Task requirements:
1) Set down, word for word, the passage of the opaque type aliases proposal that begins at the words "This thread is" and stops after "ID, for example.".
2) Supply the next part of the opaque type aliases proposal, picking up right after its last line.

Excerpted text:
Proposal for Opaque Type Aliases

Hi Scala Community!

This thread is the SIP Committee’s request for comments on a proposal to introduce Opaque Type Aliases in the language, a form of type aliases where the alias is only actually known in its companion object, while the relationship is opaque from the outside. You can find all the details here.

Summary

In Scala, we can define a type alias as follows:

object Enclosing {
  type ID = Long
}

With that definition, Enclosing.ID is treated everywhere as a simple alias to Long.

While such a definition provides a convenient textual abstraction, the abstraction is not checked by the compiler, so we can erroneously use a normal number instead of an ID, for example.

Opaque type aliases are similar, but the relationship between ID and Long is hidden from the program, except in the companion object of ID, so that we can write:

object Enclosing {
  opaque type ID = Long

  object ID {
    private var nextID: Long = 0L

    def apply(): ID = {
      nextID += 1L
      nextID // compiles because within object ID we know that ID and Long are equivalent
    }
  }
}

import Enclosing._
val someID: ID = ID()

Exercise data:
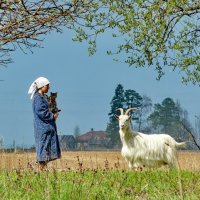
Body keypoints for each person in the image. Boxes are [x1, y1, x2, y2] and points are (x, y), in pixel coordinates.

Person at [28, 77, 61, 170]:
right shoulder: (37, 98)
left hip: (47, 128)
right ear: (41, 86)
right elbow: (41, 112)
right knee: (43, 149)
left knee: (47, 151)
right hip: (42, 128)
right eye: (47, 85)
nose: (49, 87)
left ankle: (41, 170)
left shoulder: (44, 97)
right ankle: (40, 170)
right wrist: (52, 116)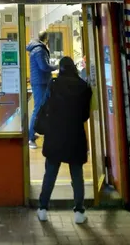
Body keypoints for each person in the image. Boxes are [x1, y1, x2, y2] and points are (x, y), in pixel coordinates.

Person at [37, 56, 92, 225]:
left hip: (55, 135)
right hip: (75, 135)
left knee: (51, 173)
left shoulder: (53, 85)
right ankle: (79, 211)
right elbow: (85, 115)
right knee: (77, 174)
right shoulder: (84, 87)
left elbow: (45, 106)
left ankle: (43, 209)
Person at [27, 30, 58, 149]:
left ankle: (34, 134)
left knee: (43, 108)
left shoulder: (37, 48)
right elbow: (44, 66)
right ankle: (30, 137)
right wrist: (56, 66)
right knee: (38, 109)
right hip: (40, 82)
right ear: (46, 38)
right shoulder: (39, 50)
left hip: (42, 81)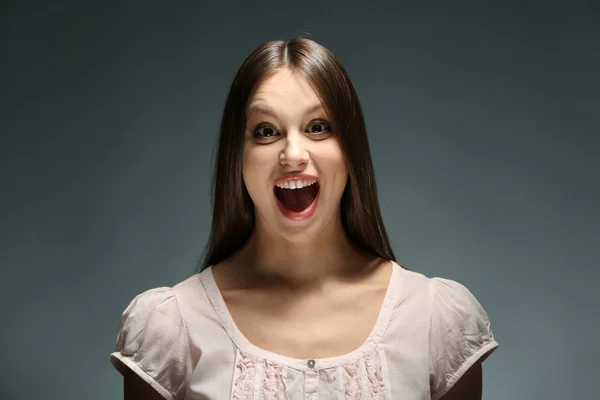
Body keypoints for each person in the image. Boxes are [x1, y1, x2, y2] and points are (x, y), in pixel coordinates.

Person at [110, 37, 499, 400]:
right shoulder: (170, 327)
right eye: (265, 131)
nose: (293, 154)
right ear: (237, 158)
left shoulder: (434, 319)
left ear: (350, 149)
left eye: (318, 127)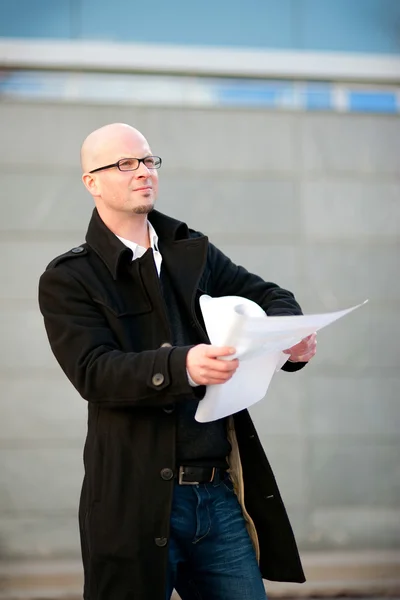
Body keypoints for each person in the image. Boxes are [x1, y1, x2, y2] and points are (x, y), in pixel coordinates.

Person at [38, 123, 316, 600]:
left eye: (148, 160)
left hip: (218, 492)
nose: (143, 171)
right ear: (92, 182)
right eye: (125, 163)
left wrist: (291, 338)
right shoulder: (70, 278)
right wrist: (183, 366)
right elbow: (94, 372)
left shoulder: (194, 252)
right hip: (134, 500)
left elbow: (272, 296)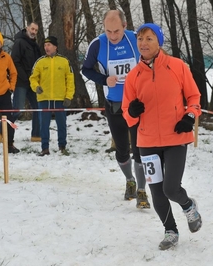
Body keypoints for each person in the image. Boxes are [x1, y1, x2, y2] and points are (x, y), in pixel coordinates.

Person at [122, 23, 202, 250]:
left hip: (175, 138)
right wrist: (132, 112)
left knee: (171, 188)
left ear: (159, 42)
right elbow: (127, 113)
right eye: (140, 39)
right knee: (156, 191)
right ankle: (170, 231)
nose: (143, 44)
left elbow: (194, 97)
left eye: (149, 39)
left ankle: (189, 207)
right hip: (146, 141)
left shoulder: (177, 67)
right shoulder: (133, 76)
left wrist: (189, 116)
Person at [81, 10, 150, 209]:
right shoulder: (97, 44)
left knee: (140, 150)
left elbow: (152, 61)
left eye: (117, 31)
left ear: (125, 26)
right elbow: (85, 69)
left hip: (137, 105)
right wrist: (104, 80)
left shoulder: (136, 39)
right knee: (122, 150)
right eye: (108, 31)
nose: (113, 36)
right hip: (115, 105)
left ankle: (142, 190)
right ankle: (130, 180)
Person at [0, 22, 42, 143]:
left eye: (36, 30)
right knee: (17, 109)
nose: (34, 32)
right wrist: (26, 77)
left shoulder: (35, 45)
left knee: (38, 108)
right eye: (32, 29)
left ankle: (36, 135)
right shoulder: (19, 42)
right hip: (21, 82)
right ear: (27, 29)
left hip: (33, 82)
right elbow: (15, 62)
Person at [29, 36, 75, 156]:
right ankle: (45, 148)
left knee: (61, 124)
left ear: (55, 47)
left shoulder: (64, 61)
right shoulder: (40, 62)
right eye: (45, 45)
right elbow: (33, 78)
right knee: (44, 124)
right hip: (44, 98)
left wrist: (68, 96)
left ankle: (62, 146)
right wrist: (36, 87)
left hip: (60, 99)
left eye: (49, 45)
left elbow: (70, 80)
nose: (46, 47)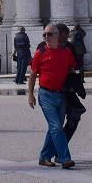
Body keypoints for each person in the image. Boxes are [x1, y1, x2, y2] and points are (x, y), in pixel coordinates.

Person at [27, 25, 76, 169]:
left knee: (55, 127)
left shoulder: (66, 51)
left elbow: (71, 69)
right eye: (44, 35)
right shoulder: (40, 53)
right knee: (56, 127)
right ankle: (65, 158)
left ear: (57, 36)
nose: (46, 37)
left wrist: (73, 85)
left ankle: (44, 157)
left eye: (49, 34)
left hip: (61, 94)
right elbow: (33, 74)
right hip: (46, 95)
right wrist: (30, 95)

Activity answers:
1)
This thread is the SIP Committee’s request for comments on a proposal to introduce Opaque Type Aliases in the language, a form of type aliases where the alias is only actually known in its companion object, while the relationship is opaque from the outside. You can find all the details here.

Summary

In Scala, we can define a type alias as follows:

object Enclosing {
  type ID = Long
}

With that definition, Enclosing.ID is treated everywhere as a simple alias to Long.

While such a definition provides a convenient textual abstraction, the abstraction is not checked by the compiler, so we can erroneously use a normal number instead of an ID, for example.

2)
val anotherID: ID = 5L // does not compile
val someLong: Long = someID // does not compile

There is already a mechanism in Scala for similar abstractions: value classes declared with extends AnyVal. The main issue with value classes is that they unpredictably box and unbox their underlying type.

Opaque type aliases, being, in the end, bona fide type aliases, box and unbox exactly when the underlying type would itself box or unbox (which means never for reference types, notably).

Another advantage of guaranteed equivalence at run-time is that it provides a good foundation for abstractions in interoperability scenarios. For example, in Scala.js, one might want to define a facade type for the set of JavaScript integers, even those that are bigger than Ints. We cannot do that with a value class, because it would systematically box when given to JavaScript, therefore defeating the whole purpose. However, we can do it with an opaque type alias:

object JSTypes {
  opaque type LargeInt = Double
}

An opaque type alias is almost always accompanied by a companion object, which can use extension methods to enhance the opaque type alias with relevant methods:

object JSTypes {
  opaque type LargeInt = Double

  object LargeInt {
    def fromInt(x: Int): LargeInt = x.toDouble

    def (x: LargeInt) toDouble: Double = x

    def (x: LargeInt) + (y: LargeInt): LargeInt = x.toDouble + x.toDouble
    ...
  }
}

Limitations

Due to their nature, opaque type aliases cannot redefine methods of Any such as toString(), equals() and hashCode(). Moreover, since they are (on purpose), indistinguishable from their underlying type at run-time, it is not possible to perform type tests on opaque type aliases, notably in pattern matching.

See the full proposal for all the gory details.

Implications

Together with extension methods, opaque type aliases replace virtually all use cases for value classes. We therefore expect that value classes will be progressively phased out from the language and deprecated. That is however out of the scope of this specific SIP.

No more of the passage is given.